Malgré la présence d’un demi-carénage sur la Racer et d’un tête de fourche minimaliste sur l’Urban G/S et la 9T accessoirisée, la protection contre les éléments est minimale. Ces appendices aérodynamiques ont une vocation davantage esthétique que pratique. Dans le cas du carénage Givi installé par Claude sur sa Pure, il se montre nettement plus efficace, bien qu’il alourdisse légèrement la direction.
En passant d’une machine à l’autre, on note des différences subtiles de comportement. Malgré leur roue avant de 19 pouces, la Scrambler et l’Urban G/S ne sont pas moins agiles que les trois autres nineT, au contraire, surtout avec leurs pneus mixtes neutres. La Racer est la plus pataude du groupe et celle dont la direction est la plus lente, suivie par la 9T. La Pure et la Scrambler sont vives et agiles. Ce sont les plus neutres du lot.
En termes de confort, l’Urban G/S offre une selle plus épaisse dont on apprécie le moelleux sur de longs trajets. Quant à la Racer, elle est spartiate et met votre squelette à mal après quelques kilomètres seulement. Le confort ne fait pas partie de son vocabulaire, c’est le moins qu’on puisse dire. Et, à moins d’être jeune et en forme, ce n’est pas une moto avec laquelle on voudra voyager. De plus, son design limite les modifications ergonomiques au minimum. Les trois autres proposent un confort moyen en raison de leurs selles fines et fermes, mais aussi de leurs suspensions perfectibles. On l’aura compris, les nineT ne sont pas des voyageuses au long cours ni des aventurières, façon R1200GS. À chacun son rôle.
Dans le cas de la Scrambler et de l’Urban G/S, leur ergonomie n’est pas vraiment adaptée à la conduite debout sur les repose-pieds, ce qui est dommage pour des machines qui, visuellement, incitent à la randonnée champêtre. Leur plus grand débattement de suspension fait qu’elles se débrouillent marginalement mieux que leurs sœurs routières sur les sentiers en graviers tapés et permettent de belles glissades du pneu arrière à l’accélération.
Esprit Vintage et performances modernes
Esthétiquement réussies, les Heritage Classique de BMW sont des motos qui subliment l’esprit Vintage tout en offrant des performances conformes à ce qu’on attend d’une moto moderne.
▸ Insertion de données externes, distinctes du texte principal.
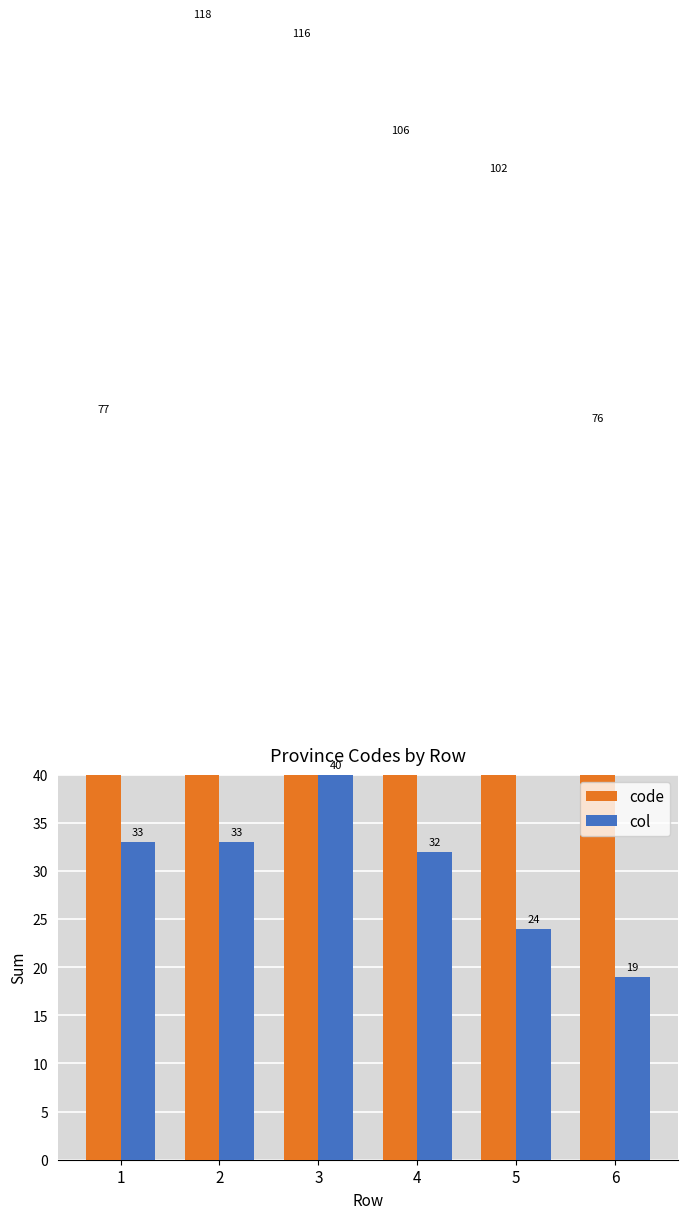

What is the smallest value displayed?

19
Elles exsudent des sensations surannées et nous font redécouvrir des plaisirs oubliés, comme se balader le nez au vent sur les routes secondaires ou se tirer la bourre entre copains, à l’ancienne. Entre deux bistrots, en empruntant occasionnellement un sentier forestier large et rapide.
Mais la principale réussite de ces BMW, c’est l’équilibre de leur châssis et le charme de leur bicylindre à plat refroidi à l’air. Certainement le plus enivrant et le plus réussi des Boxer. Celui qui distille le plus de sensations à défaut d’être le plus performant. Tout ça avec un minimum d’électronique. Les nineT sont des motos de pilotes, pas de gamers ou de programmeurs.
Comme mes trois collègues qui ont succombé aux charmes de ces néo-rétros allemandes, j’avoue avoir un faible pour ces motos qui me rappellent pourquoi je me suis intéressé à la moto étant jeune et pourquoi je continue à rouler après plus de quatre décennies passées en deux roues sur les routes du globe. Ce sont des motos qui suintent la passion par tous les pores de leur carrosserie et nous font sentir jeunes, vivants.